Performance Analysis and Optimization of High Capacity Pulse Tube Refrigerator

Abstract

High capacity pulse tube refrigerator (HCPTR) is a new generation of cryocoolers tailored to provide more than 250 W of cooling power at cryogenic temperatures. The most important characteristics of HCPTR when compared with other types of pulse tube refrigerators are a powerful pressure wave generator, and an accurate design. In this paper the influence of geometrical and operating parameters on the performance of a double inlet pulse tube refrigerator (DIPTR) is studied. The DIPTR is modeled applying the nodal analysis technique, using mass, momentum and energy conservation equations. The model is able to compute instantaneous flow field throughout the system and calculate cooling capacity and COP. The model is validated with the existing experimental data. To perform the optimized mode of operation, the influence of both geometrical and operating parameters on cooling capacity and COP is investigated.

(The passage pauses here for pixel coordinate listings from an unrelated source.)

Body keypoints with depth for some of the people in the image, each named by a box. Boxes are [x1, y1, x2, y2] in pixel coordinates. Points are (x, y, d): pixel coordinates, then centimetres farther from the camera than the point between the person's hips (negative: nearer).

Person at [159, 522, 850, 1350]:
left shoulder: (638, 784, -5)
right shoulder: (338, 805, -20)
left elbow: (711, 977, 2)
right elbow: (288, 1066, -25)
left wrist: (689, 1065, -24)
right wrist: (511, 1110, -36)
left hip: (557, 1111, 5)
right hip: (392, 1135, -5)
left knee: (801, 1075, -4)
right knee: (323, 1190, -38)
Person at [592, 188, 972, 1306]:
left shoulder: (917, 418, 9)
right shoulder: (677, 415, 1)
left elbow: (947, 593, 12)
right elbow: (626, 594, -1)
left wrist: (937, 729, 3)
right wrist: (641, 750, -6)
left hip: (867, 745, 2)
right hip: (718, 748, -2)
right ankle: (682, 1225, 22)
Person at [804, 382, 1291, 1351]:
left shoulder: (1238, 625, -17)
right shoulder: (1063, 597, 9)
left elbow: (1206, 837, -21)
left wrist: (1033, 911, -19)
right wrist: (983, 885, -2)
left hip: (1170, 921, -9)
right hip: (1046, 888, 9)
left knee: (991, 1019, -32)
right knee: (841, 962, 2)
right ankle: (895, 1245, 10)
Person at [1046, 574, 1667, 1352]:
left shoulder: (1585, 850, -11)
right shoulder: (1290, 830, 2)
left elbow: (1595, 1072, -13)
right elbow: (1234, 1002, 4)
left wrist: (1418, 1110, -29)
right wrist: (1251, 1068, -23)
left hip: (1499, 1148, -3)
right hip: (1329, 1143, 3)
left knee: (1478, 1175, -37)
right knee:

The key geometrical parameters considered in this paper are aspect ratios of regenerator and tube section, length ratio of regenerator and tube, and type of screen mesh. The main operating parameters considered are average charge pressure, and position of opening of orifice and bypass. As a result of this optimization a new configuration of HCPTR is proposed. This configuration provides 300 W at 80 K cold end temperature with a frequency of 50 Hz and COP of 0.054.